Sadness befalls (Aldred leaves)

Monday, May 1st, 2006

      I embraced sadness. I hugged it tight one day. It was so tight that I couldn’t breathe.

    For two days, I warmed my bed. I was sleepy but I wanted to lie all day. There was no volition to work. There was no urge even to eat. I didn’t even want to stand. I never had this gloom for months. I was in deep thoughts. I was reflecting on things. I was in state of loss.

    Do not think that I have been jilted by a lover. It will never happen. I told myself not to fall in the arms of love. Pain haunts me in such instance. 

    Do not think that I failed in an endeavor. It will never happen that I will feel bad in failing. I have perfected the art of failure. I always come out as a winner amid defeats.  I bring out the best in me in every failure.

    Do not think that I have gone nuts that I feel sad for no apparent reasons. My bolts are still tight. Think of the biggest problem that has beset mankind. I unfortunately had passed them for sure.

    So, why I am sad? It is because of Aldred. Aldred? Yes, Aldred. He is Aldred of Pinoy Big Brother.

      "Why Aldred? Why be sad?"

    Maybe, if you would ask such questions personally to me, you will do it on top of your lungs with a matching punch at my head to try to wake me up from a trance of insanity.

     I will reiterate. I am sad because of Aldred. I don’t know if I can convince you of my sanity. Still, I will explain to you.

     I understand Aldred. He was put in a situation which was not his world. He had to mingle with people which was not his kind (Though they are of the same age.) He was put amid the eye of the public with his every move watched. He had to do things which were not his choice. In short, he was robbed of himself. He was not happy. I was not happy for him because of that. So, when he chose to leave the house and when he chose to be himself again, I knew he made the right decision.

     As he left that house that night, I glued my eyes on the boob tube. I shed a tear for Aldred. I felt him within me. When he left, I was hoping to see the smile back on him. Unfortunately, there was none. Things were heavy. I felt Aldred. The pain in him penetrated my chasm. I became Aldred.I understood him.

      The whole sunday, I waited for a news about him.But, he opted to shun away from the limelight. That gave me more queries. Is he alright? How is he? Will he be okey? Those questions lingered.

     That Sunday night, I watched his last moments in the PBB house. He was acting weird. He was skeptic. He affirmed that he was not himself. He had lost himself. I cried again. I was hoping that I was there. I was hoping that I can shield him from the situation. I was hoping that I could be his warrior. I was hoping that I would be his refuge. I didn’t sleep. I thought of him. I texted some friends, trying to fish out some consoling moments. I didn’t get any. The night was long. I only thought of Aldred. I felt him.
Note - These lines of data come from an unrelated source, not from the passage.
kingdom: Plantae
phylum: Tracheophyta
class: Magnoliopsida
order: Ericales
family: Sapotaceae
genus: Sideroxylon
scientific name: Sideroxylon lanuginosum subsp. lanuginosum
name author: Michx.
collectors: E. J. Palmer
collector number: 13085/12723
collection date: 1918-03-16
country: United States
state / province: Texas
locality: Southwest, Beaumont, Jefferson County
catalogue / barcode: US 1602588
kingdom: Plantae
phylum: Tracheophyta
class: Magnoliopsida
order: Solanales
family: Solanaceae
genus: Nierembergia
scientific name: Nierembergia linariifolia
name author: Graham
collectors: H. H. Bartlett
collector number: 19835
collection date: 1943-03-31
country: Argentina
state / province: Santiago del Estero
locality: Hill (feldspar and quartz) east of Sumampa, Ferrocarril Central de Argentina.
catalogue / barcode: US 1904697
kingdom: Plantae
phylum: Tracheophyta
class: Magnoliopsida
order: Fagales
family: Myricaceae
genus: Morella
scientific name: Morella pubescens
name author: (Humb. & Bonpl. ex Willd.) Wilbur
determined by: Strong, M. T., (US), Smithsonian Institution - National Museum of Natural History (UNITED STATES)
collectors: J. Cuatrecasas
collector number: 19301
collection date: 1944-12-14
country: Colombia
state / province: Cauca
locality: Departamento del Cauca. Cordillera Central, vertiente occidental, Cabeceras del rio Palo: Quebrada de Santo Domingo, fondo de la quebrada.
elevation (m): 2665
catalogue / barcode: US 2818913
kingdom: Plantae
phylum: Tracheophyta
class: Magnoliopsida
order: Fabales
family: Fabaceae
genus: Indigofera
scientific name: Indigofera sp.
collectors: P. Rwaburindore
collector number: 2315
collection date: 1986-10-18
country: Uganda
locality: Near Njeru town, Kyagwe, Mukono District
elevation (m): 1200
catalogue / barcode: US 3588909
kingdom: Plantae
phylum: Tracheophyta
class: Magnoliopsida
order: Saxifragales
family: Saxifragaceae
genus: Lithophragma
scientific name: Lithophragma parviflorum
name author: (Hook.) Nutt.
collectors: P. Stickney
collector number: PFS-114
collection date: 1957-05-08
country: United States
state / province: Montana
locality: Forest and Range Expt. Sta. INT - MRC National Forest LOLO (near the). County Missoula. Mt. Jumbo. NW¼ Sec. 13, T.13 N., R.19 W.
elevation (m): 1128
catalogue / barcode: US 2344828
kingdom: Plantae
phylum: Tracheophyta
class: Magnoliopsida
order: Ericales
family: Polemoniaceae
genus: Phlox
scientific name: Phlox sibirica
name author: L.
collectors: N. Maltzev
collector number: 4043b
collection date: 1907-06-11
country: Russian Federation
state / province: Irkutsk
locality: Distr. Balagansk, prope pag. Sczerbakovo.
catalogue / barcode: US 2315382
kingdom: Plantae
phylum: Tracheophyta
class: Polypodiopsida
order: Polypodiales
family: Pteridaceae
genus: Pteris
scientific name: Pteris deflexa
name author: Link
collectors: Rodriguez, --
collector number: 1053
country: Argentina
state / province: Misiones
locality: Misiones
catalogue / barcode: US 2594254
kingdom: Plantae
    I lay on my bed the whole day. Reflecting on the feeling. I got a text message. It gave me light. It gave me answers. I realized that I was sad because I was Aldred. I see myself in him. I was put in  the same situation wherein I couldn’t be me. I did the same thing. I made choices. I left people.I made sarcifices.I chose to be me again.

        I still feel bad for Aldred but I know he will be well. He made right choice. I did too. He will be happy too.

     ( You would probably ask what text message brought me into my feet and what text message put me back to my senses. I got a text message from Jessica Bayona. She called me Dolphin. No one has called me such for a long time. Presto!Recollections falashed like a movie in my mind. It made me recall the past-a past where I learned life. I was zapped into reality. I found the strong I again.

    By the way, if you know Aldred, tell him that I felt for him. Tell him that I understand him. I hope it will ease the pain.